Patients spend precious time and energy developing or discussing proposed etiologies with little grounding in the clinical reality. These ideas then spread broadly into the community and act as a distraction, particularly to new patients who frequently appear on online support forums looking for non-existent quick fixes. As a result, community cohesion towards practical objectives is poor.
This ingrained culture also diminishes the severity and complexity of the disease within the patient community, and the urgent need for action. Why should patients support scientific discovery, tell their story publicly, or report their symptoms, if PFS can be treated by some simple changes to diet and lifestyle? Alarmingly, it has a similar effect on outside observers, as evidenced by frequent and reductive characterisations that PFS is “persistent erectile dysfunction and depression”.
Suggested improvements
The disease as described to support some hypotheses, while a lot more pleasant, is not what we are dealing with personally or in our role managing the patient community.
We strongly suggest those interested in the disease read the literature on what patients report, and view our video series in which patients and their families characterise some of their symptoms. Some symptoms are hard to talk about, but the videos make the horrendous and broad impact of the disease very clear. We also suggest familiarising yourself with other key features of the disease frequently reported by patients.
Four key criteria
It is crucial that any proposed etiology or scientific investigation demonstrates an appreciation of the following:
The complete symptom profile being reported by PFS patients. We cannot simply ignore a collection of symptoms because of their incompatibility with a proposed etiology. They must be plausibly explained in their entirety.

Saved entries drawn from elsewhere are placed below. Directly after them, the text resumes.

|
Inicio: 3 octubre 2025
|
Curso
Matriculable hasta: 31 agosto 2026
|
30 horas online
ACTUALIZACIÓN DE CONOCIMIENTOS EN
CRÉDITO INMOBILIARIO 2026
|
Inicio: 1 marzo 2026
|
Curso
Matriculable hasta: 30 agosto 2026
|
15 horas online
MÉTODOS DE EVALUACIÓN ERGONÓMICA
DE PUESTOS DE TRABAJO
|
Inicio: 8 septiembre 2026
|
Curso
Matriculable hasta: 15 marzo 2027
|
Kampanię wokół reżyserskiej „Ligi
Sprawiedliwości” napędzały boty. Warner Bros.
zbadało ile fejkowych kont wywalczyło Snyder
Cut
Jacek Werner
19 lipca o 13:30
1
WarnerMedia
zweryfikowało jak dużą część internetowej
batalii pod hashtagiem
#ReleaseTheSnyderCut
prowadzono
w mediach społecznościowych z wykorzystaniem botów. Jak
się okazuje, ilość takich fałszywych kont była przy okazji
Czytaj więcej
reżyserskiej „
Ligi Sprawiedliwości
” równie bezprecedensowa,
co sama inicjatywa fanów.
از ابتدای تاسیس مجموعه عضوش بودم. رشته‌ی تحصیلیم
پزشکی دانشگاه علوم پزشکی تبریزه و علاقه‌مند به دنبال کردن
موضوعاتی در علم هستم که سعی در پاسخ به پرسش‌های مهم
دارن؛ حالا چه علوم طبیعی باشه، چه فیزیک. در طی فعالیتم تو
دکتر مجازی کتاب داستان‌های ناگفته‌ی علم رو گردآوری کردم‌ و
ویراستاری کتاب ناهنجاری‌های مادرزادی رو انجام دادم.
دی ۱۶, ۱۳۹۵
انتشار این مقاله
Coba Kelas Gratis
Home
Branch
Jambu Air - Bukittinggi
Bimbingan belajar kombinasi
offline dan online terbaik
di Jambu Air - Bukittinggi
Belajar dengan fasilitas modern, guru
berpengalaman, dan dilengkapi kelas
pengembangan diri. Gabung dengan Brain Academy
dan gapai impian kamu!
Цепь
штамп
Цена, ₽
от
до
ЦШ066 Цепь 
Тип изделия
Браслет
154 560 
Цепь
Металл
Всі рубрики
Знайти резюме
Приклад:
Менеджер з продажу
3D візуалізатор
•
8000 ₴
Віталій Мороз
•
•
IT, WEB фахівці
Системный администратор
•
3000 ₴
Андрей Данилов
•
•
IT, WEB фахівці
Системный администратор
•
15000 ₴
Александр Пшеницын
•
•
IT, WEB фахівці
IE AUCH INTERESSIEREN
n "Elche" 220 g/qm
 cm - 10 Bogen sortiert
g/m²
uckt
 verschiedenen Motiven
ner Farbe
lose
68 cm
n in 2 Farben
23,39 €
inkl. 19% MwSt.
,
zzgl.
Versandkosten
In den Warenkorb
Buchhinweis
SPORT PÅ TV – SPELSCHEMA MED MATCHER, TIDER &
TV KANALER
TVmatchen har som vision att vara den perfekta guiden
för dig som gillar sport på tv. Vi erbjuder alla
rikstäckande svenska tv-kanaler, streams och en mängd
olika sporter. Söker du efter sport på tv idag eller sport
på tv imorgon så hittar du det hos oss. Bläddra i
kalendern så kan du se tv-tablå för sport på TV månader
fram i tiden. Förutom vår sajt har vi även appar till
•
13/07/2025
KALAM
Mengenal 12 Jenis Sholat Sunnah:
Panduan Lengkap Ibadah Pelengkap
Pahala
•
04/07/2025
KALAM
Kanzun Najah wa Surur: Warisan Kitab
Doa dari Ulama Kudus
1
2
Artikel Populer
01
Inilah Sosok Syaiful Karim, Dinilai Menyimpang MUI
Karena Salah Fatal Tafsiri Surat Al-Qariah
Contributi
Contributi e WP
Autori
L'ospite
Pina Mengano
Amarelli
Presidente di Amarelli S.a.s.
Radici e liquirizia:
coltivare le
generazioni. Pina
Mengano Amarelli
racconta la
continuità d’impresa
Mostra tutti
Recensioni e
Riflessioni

The worsening experienced by patients after stopping finasteride, or other 5-alpha reductase inhibitors. This key clinical feature was reported by over 80% of patients who completed our clinical survey. In some cases, patients experience few or no on-drug side effects, only for severe and multi-systemic symptoms to onset after stopping finasteride. In some cases, physical decay can appear overnight. Given the commonality and peculiarity of this feature, it is essential to consider it in any hypotheses.
Susceptibility to further worsening after disruption of androgen signalling, which is sometimes permanent. Many patients report a worsening in symptoms after further disrupting androgen signalling, whether that be through therapeutic attempts or accidental consumption of a known anti-androgenic substance.
Existing case-controlled findings. Any proposed etiology must adequately consider previous case-controlled findings. Most importantly, this includes evidence of androgen receptor (AR) overexpression in PFS patients, which has now been demonstrated in androgen target tissue in two separate case-controlled studies, and specific changes in gene expression.
We ask patients to please remain vigilant and sceptical of any proposed explanations of PFS, and rigorously evaluate them using these criteria. This includes published literature and online patient discussions.
As a patient community we have a responsibility to ourselves and each other. Alongside supporting appropriate scientific research, we must constantly press for appropriate recognition of how this disease is affecting the health and lives of individuals - and how remarkably serious that can be for some.